Was die Psyche alles steuert
Eine wichtige Rolle spielt die Psyche – unser Unterbewusstsein ist zu enormen Leistungen fähig. Im Zusammenhang mit Gedanken und Gefühlen scheint das logisch: Wer sich jeden Tag gedanklich selbst einredet, dass er mies drauf ist, dass es ein mieser Tag wird und dass das Leben mies ist, empfindet irgendwann auch so und nimmt entsprechend die Ereignisse um sich herum wie durch einen Negativfilter wahr, der seine Meinung bestätigt und die negativen Gefühle verstärkt. Wer es genau andersherum macht, freut sich überwiegend über das schöne Leben, fühlt sich gut und kann Tief- und Rückschläge gut verarbeiten. In der Psychologie heißt das self-fulfilling prophecy – selbsterfüllende Prophezeiung. Ein wichtiger Ansatz für Therapeuten, denn tatsächlich lässt sich die Prophezeiung umkehren, indem man dem Patienten beibringt, in die positive Richtung zu denken.
Bei den Medikamenten ist das nicht anders: Wer von der positiven Wirkung einer Medizin auf seinen Körper und seine Gesundheit überzeugt ist, bei dem kann genau diese Wirkung einsetzen. Neurobiologen gehen davon aus, dass dadurch die Selbstheilungskräfte aktiviert werden. Die Fähigkeit des Körpers, Krankheiten zu kurieren.
So hilft der Körper sich selbst
Dass der Körper diese Fähigkeiten besitzt, liegt auf der Hand. Die Haut zum Beispiel ist in der Lage, Wunden heilen zu lassen.
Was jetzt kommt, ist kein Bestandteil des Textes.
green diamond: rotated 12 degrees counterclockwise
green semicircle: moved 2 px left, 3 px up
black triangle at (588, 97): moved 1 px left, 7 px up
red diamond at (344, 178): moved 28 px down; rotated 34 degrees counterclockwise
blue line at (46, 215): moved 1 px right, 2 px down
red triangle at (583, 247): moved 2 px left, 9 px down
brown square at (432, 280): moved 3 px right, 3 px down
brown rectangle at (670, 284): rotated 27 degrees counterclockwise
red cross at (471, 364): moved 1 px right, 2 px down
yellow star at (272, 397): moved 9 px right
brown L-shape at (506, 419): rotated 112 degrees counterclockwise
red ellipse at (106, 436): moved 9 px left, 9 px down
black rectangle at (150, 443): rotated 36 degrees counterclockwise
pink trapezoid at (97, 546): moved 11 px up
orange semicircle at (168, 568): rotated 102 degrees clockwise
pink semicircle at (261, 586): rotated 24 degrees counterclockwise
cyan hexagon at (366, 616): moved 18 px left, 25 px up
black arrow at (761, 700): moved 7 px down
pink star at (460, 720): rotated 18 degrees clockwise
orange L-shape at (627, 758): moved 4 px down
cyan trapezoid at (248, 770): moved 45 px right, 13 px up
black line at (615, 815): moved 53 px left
Gebrochene Knochen können wieder zusammenwachsen, Hautirritationen von selbst verschwinden. Das sind normale Prozesse ohne jeglichen Hokuspokus und theoretisch auf viele Krankheiten übertragbar. Praktisch ist der Körper mit manchen Krankheiten allerdings überfordert und braucht Unterstützung. Diese Unterstützung kann durch Medikamente lokal direkt wirken – wie zum Beispiel eine Salbe, die die Wundheilung fördert. Sie kann aber auch lokal wirken und zusätzlich auch noch die Selbstheilungskräfte aktivieren. Das Deutsche Ärzteblatt schreibt dazu: „Die ärztliche Kunst besteht darin, den Prozess der Selbstheilung zu unterstützen – auf körperlicher Ebene ebenso wie auf psychischer Ebene. Denn beide sind untrennbar miteinander verbunden.“
Und genau darum ist es auch möglich, diese Selbstheilungskräfte in einem sehr hohen Maß zu aktivieren, indem man den Körper nur scheinbar unterstützt. In diesen Fällen schafft er selbst, was ohne den Glauben an Hilfe von außen nicht möglich war.